[[ EXERCISE DATA open ]]
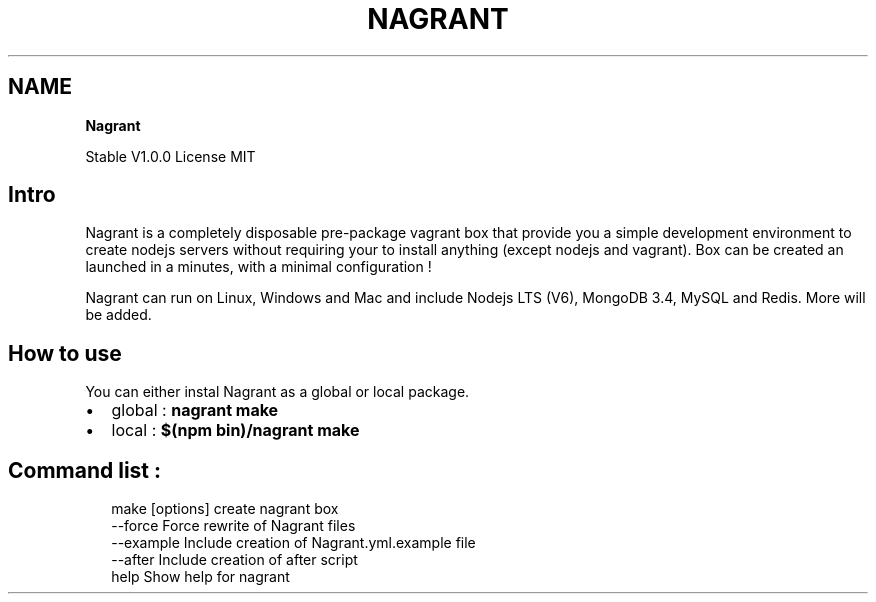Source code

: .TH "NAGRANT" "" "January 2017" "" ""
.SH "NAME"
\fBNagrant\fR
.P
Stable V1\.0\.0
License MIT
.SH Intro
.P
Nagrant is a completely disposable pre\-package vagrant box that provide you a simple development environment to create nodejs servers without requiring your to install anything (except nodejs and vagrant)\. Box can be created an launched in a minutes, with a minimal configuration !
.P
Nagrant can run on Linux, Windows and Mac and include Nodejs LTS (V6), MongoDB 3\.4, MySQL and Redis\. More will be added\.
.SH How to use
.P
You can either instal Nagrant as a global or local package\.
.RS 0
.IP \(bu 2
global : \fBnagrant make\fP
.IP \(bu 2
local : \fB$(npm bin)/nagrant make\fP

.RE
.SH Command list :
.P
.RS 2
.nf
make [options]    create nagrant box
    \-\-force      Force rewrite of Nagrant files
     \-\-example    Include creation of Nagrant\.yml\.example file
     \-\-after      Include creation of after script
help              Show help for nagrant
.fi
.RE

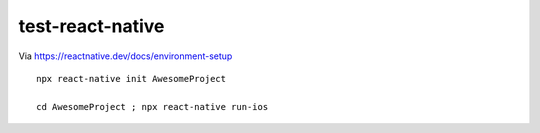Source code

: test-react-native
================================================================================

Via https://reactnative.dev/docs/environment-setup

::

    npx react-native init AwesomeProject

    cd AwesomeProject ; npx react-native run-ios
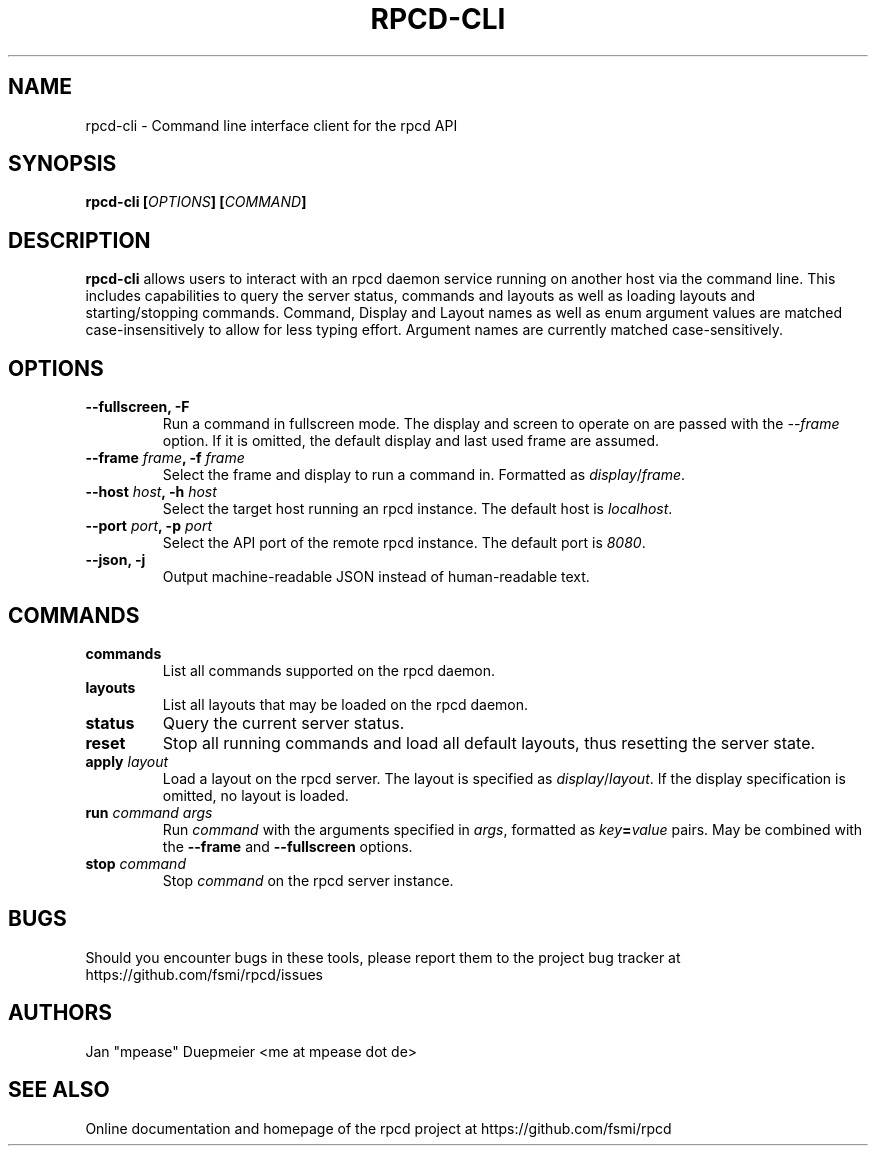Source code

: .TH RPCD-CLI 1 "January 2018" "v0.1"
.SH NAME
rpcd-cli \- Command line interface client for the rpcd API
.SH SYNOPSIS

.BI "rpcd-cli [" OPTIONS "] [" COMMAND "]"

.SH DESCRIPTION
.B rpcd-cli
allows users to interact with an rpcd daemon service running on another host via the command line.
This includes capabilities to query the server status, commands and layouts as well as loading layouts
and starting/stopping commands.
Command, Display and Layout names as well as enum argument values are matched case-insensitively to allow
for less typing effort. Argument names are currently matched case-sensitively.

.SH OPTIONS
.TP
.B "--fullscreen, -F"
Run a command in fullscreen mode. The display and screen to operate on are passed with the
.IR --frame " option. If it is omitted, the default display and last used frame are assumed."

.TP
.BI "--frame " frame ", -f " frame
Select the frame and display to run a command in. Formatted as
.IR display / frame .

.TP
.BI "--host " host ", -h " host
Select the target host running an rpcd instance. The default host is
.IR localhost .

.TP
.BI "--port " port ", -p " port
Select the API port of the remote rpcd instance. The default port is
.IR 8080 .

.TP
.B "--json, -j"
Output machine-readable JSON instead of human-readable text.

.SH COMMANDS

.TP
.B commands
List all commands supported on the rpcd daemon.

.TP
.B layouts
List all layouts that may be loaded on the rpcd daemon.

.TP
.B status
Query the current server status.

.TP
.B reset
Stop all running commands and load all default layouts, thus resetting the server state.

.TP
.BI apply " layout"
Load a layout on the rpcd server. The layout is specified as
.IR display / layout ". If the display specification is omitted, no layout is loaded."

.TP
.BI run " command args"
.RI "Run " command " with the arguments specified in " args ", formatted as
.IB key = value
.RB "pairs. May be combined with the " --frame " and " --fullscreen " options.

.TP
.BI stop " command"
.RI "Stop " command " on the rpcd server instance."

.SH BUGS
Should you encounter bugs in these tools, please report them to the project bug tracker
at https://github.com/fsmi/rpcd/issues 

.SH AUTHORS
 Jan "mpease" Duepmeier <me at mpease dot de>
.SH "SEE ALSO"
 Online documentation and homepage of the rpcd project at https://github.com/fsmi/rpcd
[[ EXERCISE DATA closed ]]
[[ EXERCISE DATA open ]]
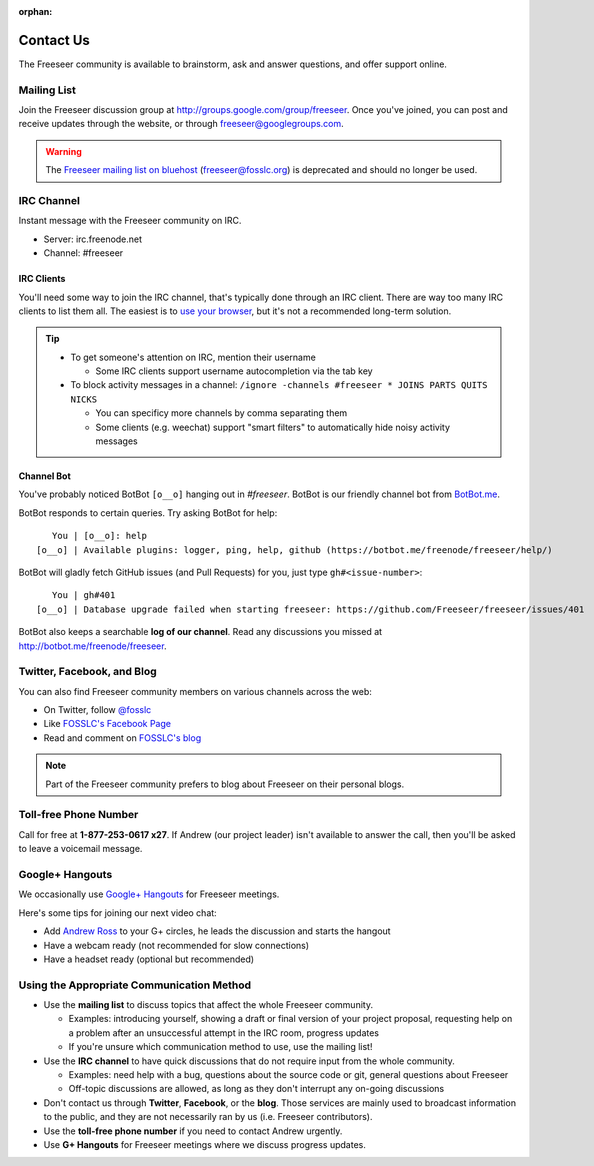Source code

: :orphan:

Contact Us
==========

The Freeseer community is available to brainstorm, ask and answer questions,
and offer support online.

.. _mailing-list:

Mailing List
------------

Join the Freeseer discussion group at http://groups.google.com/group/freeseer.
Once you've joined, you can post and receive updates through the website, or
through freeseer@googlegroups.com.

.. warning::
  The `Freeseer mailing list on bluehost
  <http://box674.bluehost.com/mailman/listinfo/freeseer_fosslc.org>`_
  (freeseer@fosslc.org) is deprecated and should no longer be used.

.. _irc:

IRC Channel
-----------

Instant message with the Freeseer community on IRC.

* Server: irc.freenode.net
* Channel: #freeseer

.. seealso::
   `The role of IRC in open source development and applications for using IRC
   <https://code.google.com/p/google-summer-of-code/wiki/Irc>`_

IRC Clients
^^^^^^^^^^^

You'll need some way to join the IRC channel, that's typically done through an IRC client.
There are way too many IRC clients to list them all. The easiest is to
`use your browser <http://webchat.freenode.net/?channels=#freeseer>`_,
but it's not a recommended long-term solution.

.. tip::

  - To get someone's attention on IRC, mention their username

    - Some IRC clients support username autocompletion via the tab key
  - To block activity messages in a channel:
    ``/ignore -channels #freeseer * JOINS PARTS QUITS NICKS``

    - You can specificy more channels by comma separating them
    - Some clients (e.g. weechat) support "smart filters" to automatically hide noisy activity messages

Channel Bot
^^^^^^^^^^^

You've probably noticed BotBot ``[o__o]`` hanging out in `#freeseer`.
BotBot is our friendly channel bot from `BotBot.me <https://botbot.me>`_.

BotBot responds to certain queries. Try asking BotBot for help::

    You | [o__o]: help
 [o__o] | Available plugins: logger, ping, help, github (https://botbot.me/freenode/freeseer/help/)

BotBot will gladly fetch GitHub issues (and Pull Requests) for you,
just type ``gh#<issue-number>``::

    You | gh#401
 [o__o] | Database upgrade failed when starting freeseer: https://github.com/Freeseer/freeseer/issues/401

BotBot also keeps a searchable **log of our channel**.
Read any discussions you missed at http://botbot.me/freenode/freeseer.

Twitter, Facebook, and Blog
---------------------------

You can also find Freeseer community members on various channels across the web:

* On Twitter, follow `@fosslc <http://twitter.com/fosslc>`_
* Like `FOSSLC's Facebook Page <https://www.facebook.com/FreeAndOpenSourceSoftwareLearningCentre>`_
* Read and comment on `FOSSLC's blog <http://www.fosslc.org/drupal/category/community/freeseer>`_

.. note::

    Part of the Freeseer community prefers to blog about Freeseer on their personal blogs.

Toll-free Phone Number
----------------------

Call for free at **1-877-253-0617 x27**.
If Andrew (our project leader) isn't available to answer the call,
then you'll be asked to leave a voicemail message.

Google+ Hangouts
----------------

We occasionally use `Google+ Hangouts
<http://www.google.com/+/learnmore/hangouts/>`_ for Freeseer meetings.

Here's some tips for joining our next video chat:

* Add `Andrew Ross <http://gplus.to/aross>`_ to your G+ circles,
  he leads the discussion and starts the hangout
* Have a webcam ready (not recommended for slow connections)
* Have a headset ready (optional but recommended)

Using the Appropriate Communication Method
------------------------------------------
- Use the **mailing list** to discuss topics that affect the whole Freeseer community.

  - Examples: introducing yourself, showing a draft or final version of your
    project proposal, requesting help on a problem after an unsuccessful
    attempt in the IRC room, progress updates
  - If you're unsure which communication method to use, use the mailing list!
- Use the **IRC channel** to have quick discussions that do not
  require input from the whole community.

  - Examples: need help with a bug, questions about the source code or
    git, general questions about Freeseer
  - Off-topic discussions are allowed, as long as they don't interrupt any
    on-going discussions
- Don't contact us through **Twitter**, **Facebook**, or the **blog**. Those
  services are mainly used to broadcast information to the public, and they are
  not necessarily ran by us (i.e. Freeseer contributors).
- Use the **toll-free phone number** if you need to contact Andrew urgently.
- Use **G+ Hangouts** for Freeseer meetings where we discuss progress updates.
[[ EXERCISE DATA closed ]]
Would you give the number of lines of the data that include the string "Examples"? Nothing else is wanted.

2